▶ Aim of the task
Would you return the complete listing below word for word?

======== Dataset records ========

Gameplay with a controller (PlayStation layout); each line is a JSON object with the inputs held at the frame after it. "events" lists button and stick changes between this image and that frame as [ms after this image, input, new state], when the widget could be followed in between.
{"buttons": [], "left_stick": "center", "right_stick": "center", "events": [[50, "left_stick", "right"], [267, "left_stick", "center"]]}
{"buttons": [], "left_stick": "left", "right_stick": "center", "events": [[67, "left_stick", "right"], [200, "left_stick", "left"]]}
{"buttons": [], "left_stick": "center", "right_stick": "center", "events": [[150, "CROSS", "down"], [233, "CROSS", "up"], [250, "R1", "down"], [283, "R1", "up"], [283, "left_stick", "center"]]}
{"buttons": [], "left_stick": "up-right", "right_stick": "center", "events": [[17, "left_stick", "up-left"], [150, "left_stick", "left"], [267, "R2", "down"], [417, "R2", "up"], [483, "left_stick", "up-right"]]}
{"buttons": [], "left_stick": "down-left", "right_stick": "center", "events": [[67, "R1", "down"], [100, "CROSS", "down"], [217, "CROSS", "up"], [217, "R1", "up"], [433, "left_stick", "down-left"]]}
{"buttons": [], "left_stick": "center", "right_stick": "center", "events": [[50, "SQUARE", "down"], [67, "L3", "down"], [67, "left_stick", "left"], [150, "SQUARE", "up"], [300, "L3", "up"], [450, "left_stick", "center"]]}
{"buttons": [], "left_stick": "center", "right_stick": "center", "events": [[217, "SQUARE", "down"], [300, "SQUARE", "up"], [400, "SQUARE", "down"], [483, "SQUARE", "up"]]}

========

▶ Answer box
Gameplay with a controller (PlayStation layout); each line is a JSON object with the inputs held at the frame after it. "events" lists button and stick changes between this image and that frame as [ms after this image, input, new state], when the widget could be followed in between.
{"buttons": [], "left_stick": "center", "right_stick": "center", "events": [[50, "left_stick", "right"], [267, "left_stick", "center"]]}
{"buttons": [], "left_stick": "left", "right_stick": "center", "events": [[67, "left_stick", "right"], [200, "left_stick", "left"]]}
{"buttons": [], "left_stick": "center", "right_stick": "center", "events": [[150, "CROSS", "down"], [233, "CROSS", "up"], [250, "R1", "down"], [283, "R1", "up"], [283, "left_stick", "center"]]}
{"buttons": [], "left_stick": "up-right", "right_stick": "center", "events": [[17, "left_stick", "up-left"], [150, "left_stick", "left"], [267, "R2", "down"], [417, "R2", "up"], [483, "left_stick", "up-right"]]}
{"buttons": [], "left_stick": "down-left", "right_stick": "center", "events": [[67, "R1", "down"], [100, "CROSS", "down"], [217, "CROSS", "up"], [217, "R1", "up"], [433, "left_stick", "down-left"]]}
{"buttons": [], "left_stick": "center", "right_stick": "center", "events": [[50, "SQUARE", "down"], [67, "L3", "down"], [67, "left_stick", "left"], [150, "SQUARE", "up"], [300, "L3", "up"], [450, "left_stick", "center"]]}
{"buttons": [], "left_stick": "center", "right_stick": "center", "events": [[217, "SQUARE", "down"], [300, "SQUARE", "up"], [400, "SQUARE", "down"], [483, "SQUARE", "up"]]}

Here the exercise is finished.